## SUPPLIED TEXT
+++++

# Female looking for female texting buddies only.



## MidnightBlu

I'm looking for texting buddies and only females. Sorry guys. I just want to talk to more girls who relate to me when it comes to social anxiety and depression. I currently have little to no female texting buddies that relate to me. 

Please tell me about a bit about yourself first like your age and where you're located. I am located in the US and have unlimited texting within my country including iMessage as I have an iPhone. I don't have a texting plan for outside the US so if you have an iPhone and iMessage then we can text as that is free for all iPhone users.


----------



## Supalady05

hey, hey. i'm down for texting. i live in GA and also have unlimited texting. i have a few friends but it seems as though they're so busy all of the time, so it'd be nice to have someone to talk to. i'm 25 and i just started a new job a few weeks ago, so that's been a bit nerve-racking. i've just been feeling super lonely so just texting someone who could relate to my anxiety would be nice. anyway, pm me if you want to. 

tiff.


----------



## kskarzynski

Hello, I am from Milwaukee WI and I am 23 years old. I would be interested in texting, I also have a iPhone. It would be awesome to talk to somebody who understands my anxiety and the depression that comes along with it, there are so few people in my life that can actually relate to me and my fristrations. If you are interested message me and we can exchange #s

Kaynie


----------



## Mcdemc

I may be interested midnight if you're still looking you- not sure if you are but i live up in northern cal and also have an iPhone- hope all is good w/ you- we could talk a bit and see if we can give each other enough support :hs


----------



## niacin

I don't have an iphone, but I have unlimited texting :/


----------



## brewpacksox

I'm totally up for some texting buddies. I'm 25 and I live just outside of Chicago.


----------



## debutante

hey ladies. so are yall doing group texts?  anyways, this seems like a good outlet. i don't speak to many women and i would love to text and chit chat with similar women facing SA. A little about myself...I'm 28 and live a short while away from Houston.


----------



## staringatthesky

Im down with having texting buddy. I have an iphone and unlimited text. Just send me a message


----------



## Ohnoes2191

Oh meeee i need it. Im 21, no iphone but i have unlimited text... Ummm im really nice and try to be funny so if you ladies wanna exchange numbers message me :')


----------



## kellyanna

i live in ca


----------



## rb4444

Would be happy to have some texting buddies. I'm 20, live in the UK and have had social anxiety for as long as I can remember, it's got really bad these past few years and has left me with depression. Feel free to PM me. x


----------



## hipolito

18 from Ontario. pm me if you're around my age!


----------



## MissJacquelineXo

Hey I can text. I'm in Ireland, I have an iPhone so we can use IMessage. I'm 20 and have SAD and depression. Would like someone to talk to also.


----------



## blucobalt

*new but hopin to find friends*

hello, i was readin this and thought to myself hope i can find some friends.


----------



## debutante

4zero9 3five9 561six  feel free to text me (to everybody)


----------



## simian4455

What? No sexting?

+++++

## PROBLEM SET
A – Answer from the texting-buddy thread:
(i) What age does Supalady05 give?
(ii) What city does kskarzynski name as home?
(iii) In which country does rb4444 live?
B – Retype the texting-buddy thread between "Please tell me" and "you want to.", inclusive.
C – Write what comes next in the texting-buddy thread, picking up after its final post.
The listing is not needed for this exercise.

## INFORMATION SHOWN
+++++

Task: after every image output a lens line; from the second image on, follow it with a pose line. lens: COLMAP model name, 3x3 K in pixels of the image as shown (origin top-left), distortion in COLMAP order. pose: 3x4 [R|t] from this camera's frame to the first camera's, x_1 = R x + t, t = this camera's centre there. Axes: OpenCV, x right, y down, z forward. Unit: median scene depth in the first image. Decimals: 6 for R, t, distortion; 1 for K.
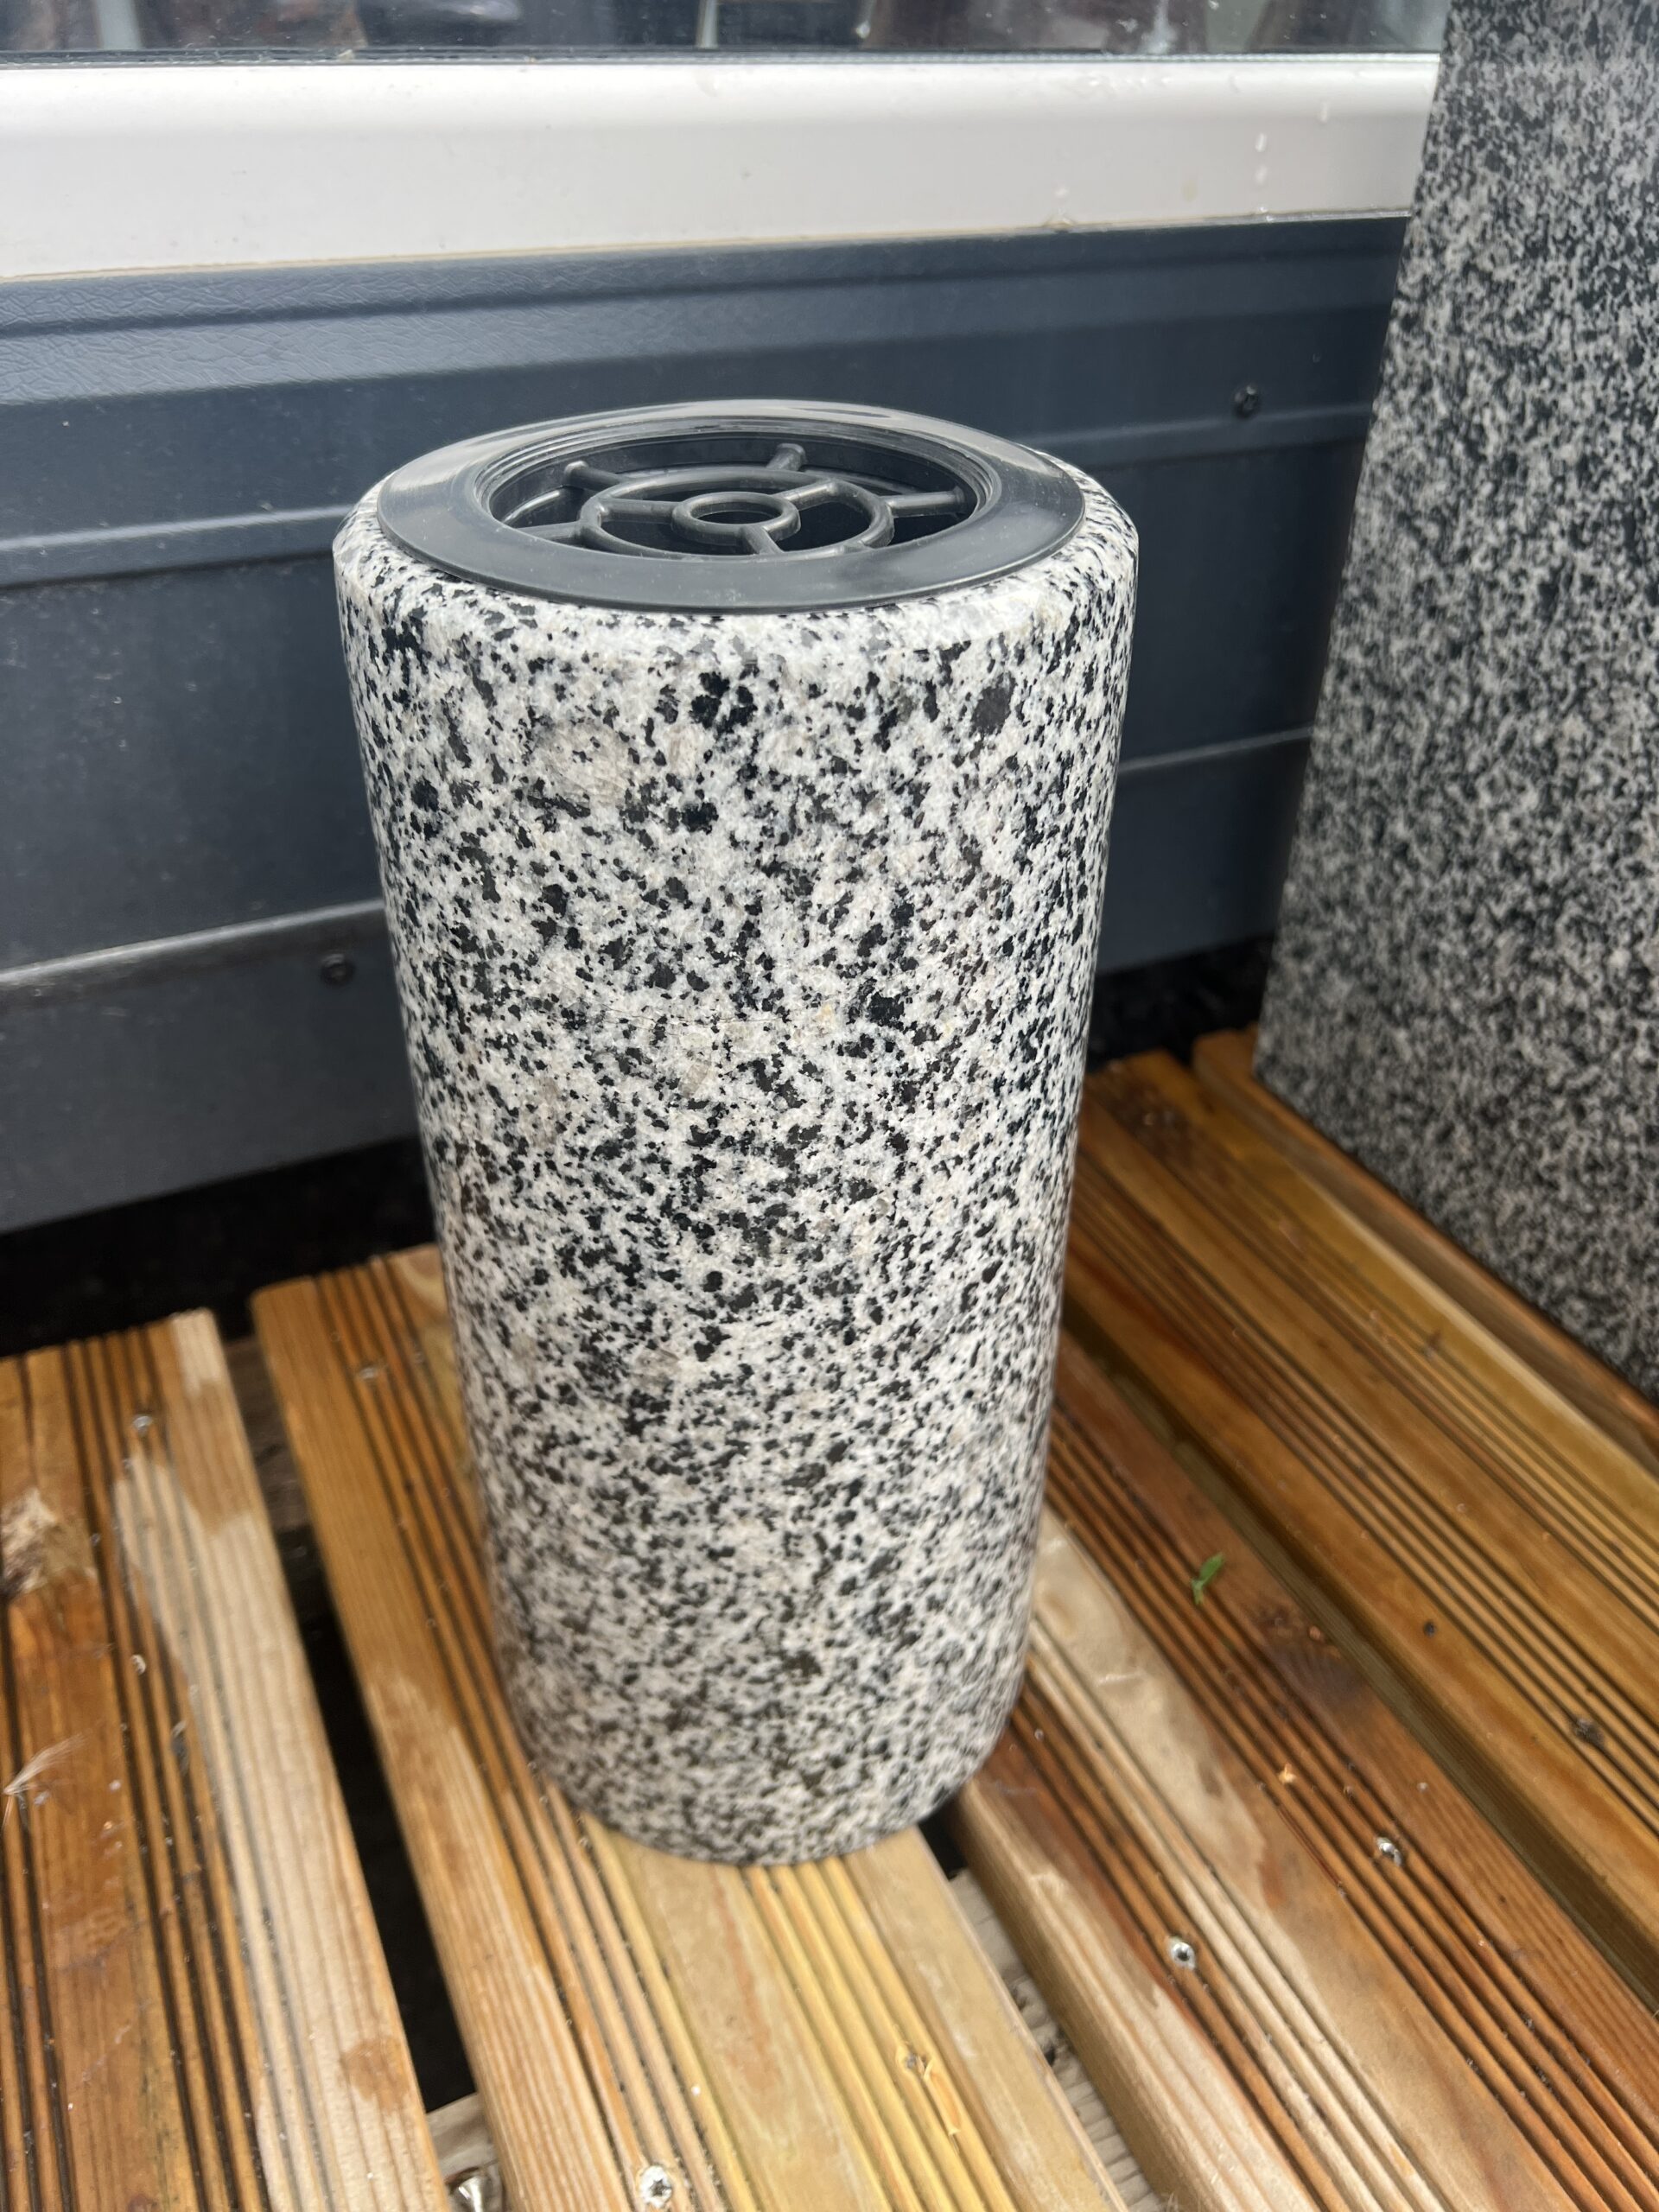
lens RADIAL K [[1694.2, 0, 824.7], [0, 1694.2, 1102.4], [0, 0, 1]] dist [-0.023087, 0.009993]
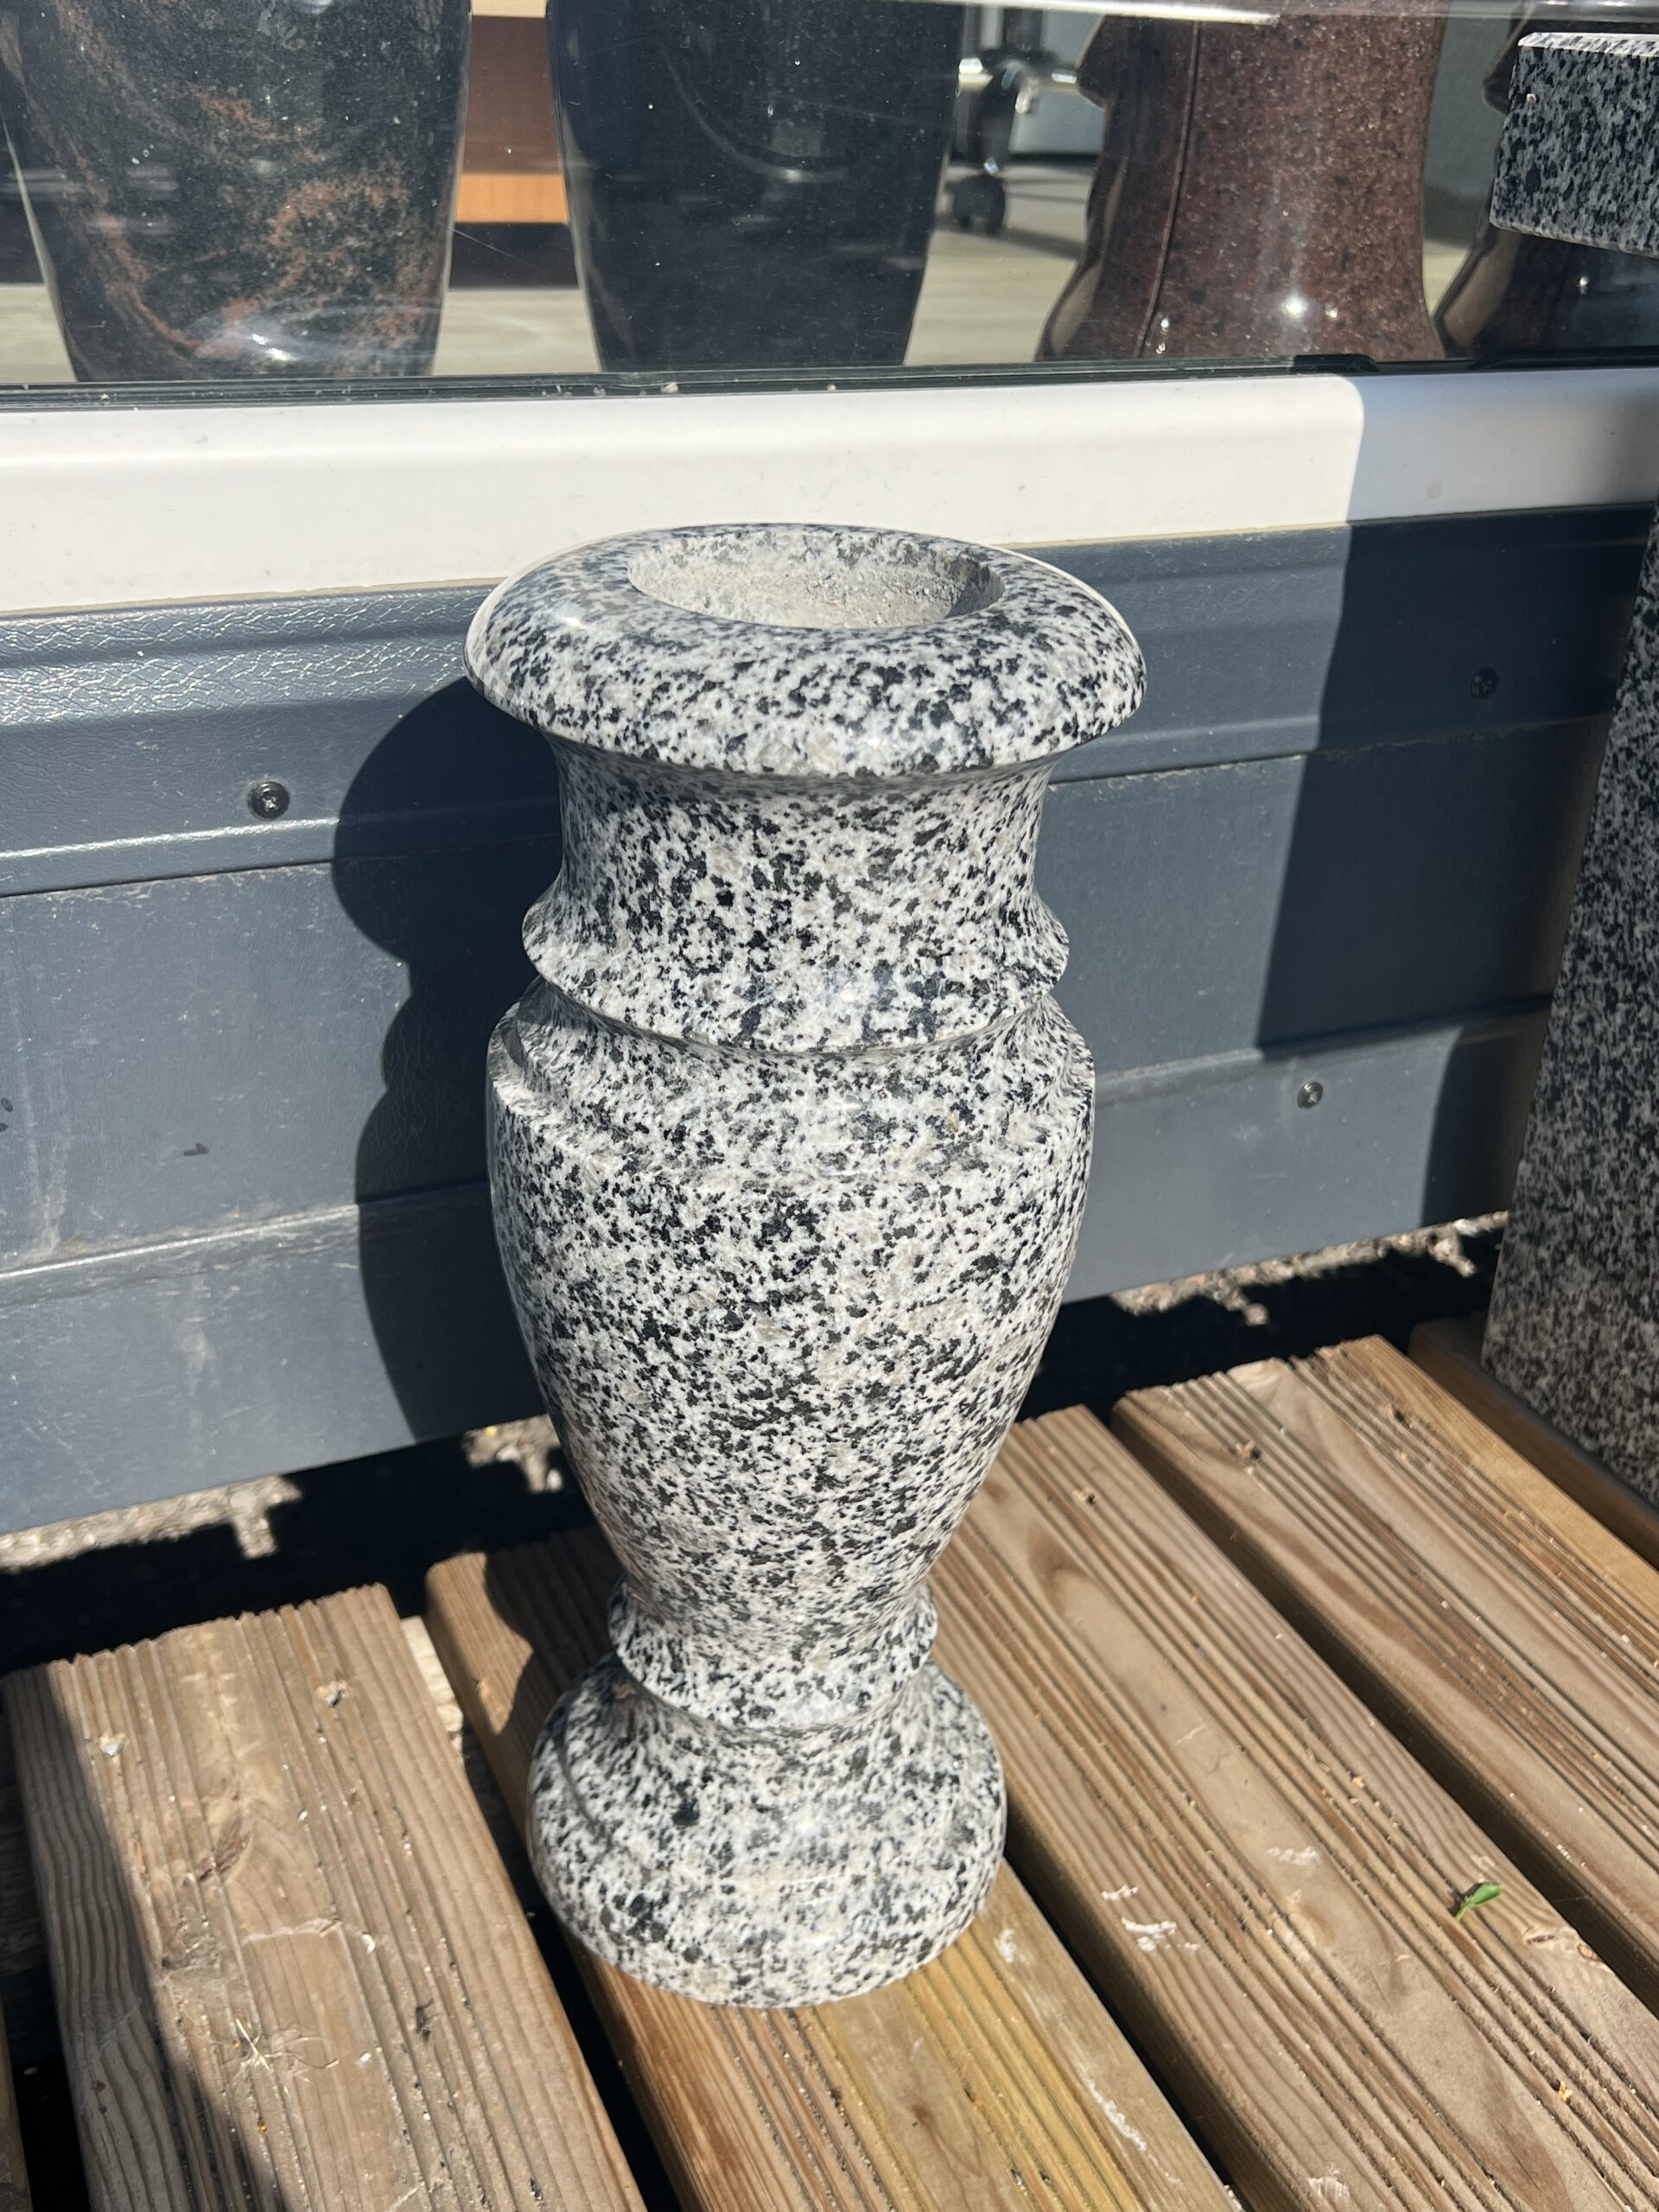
lens RADIAL K [[2245.4, 0, 792.0], [0, 2245.4, 1099.2], [0, 0, 1]] dist [0.003392, 0.000000]
pose [[0.999531, 0.027667, -0.013113, -0.141939], [-0.029131, 0.991195, -0.129166, 0.010754], [0.009424, 0.129487, 0.991536, -0.301960]]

+++++

## TASK RESPONSES
A –
(i) 25
(ii) Milwaukee, WI
(iii) The UK

B –
Please tell me about a bit about yourself first like your age and where you're located. I am located in the US and have unlimited texting within my country including iMessage as I have an iPhone. I don't have a texting plan for outside the US so if you have an iPhone and iMessage then we can text as that is free for all iPhone users.


----------



## Supalady05

hey, hey. i'm down for texting. i live in GA and also have unlimited texting. i have a few friends but it seems as though they're so busy all of the time, so it'd be nice to have someone to talk to. i'm 25 and i just started a new job a few weeks ago, so that's been a bit nerve-racking. i've just been feeling super lonely so just texting someone who could relate to my anxiety would be nice. anyway, pm me if you want to.

C –
----------



## Vida

I wouldn't mind texting with a few people from here- girls only
hit me up if interested


----------



## Foh_Teej

damn this thread turns me on


----------



## vstar401

This thread is quite discriminatory. I don't understand why guys are not allowed to join in the fun?


----------



## Ohnoes2191

Read the post above yours. That's why. Besides, it's nice to be able to talk about certain things without being judged or having someone know what it's like to go through that. Sometimes guys don't know how to respond to things we do or say, so it's nice to not have to explain.


----------



## FollowTheHorizon

I'm from Iowa with unlimited texting. anyone around my age can pm me


----------



## DysfunctionalDoll

Feel free to message me if you need a texting buddy
(I live in the US)


----------



## JaneDoeFilm

If you or anyone else (female) is still looking for a text buddy I'm down. I have an Iphone, from the USA, female, and 24 yo.


----------



## Sniper Wolf

I'm a girl ;]


----------



## Lelsey

I don't live in the US..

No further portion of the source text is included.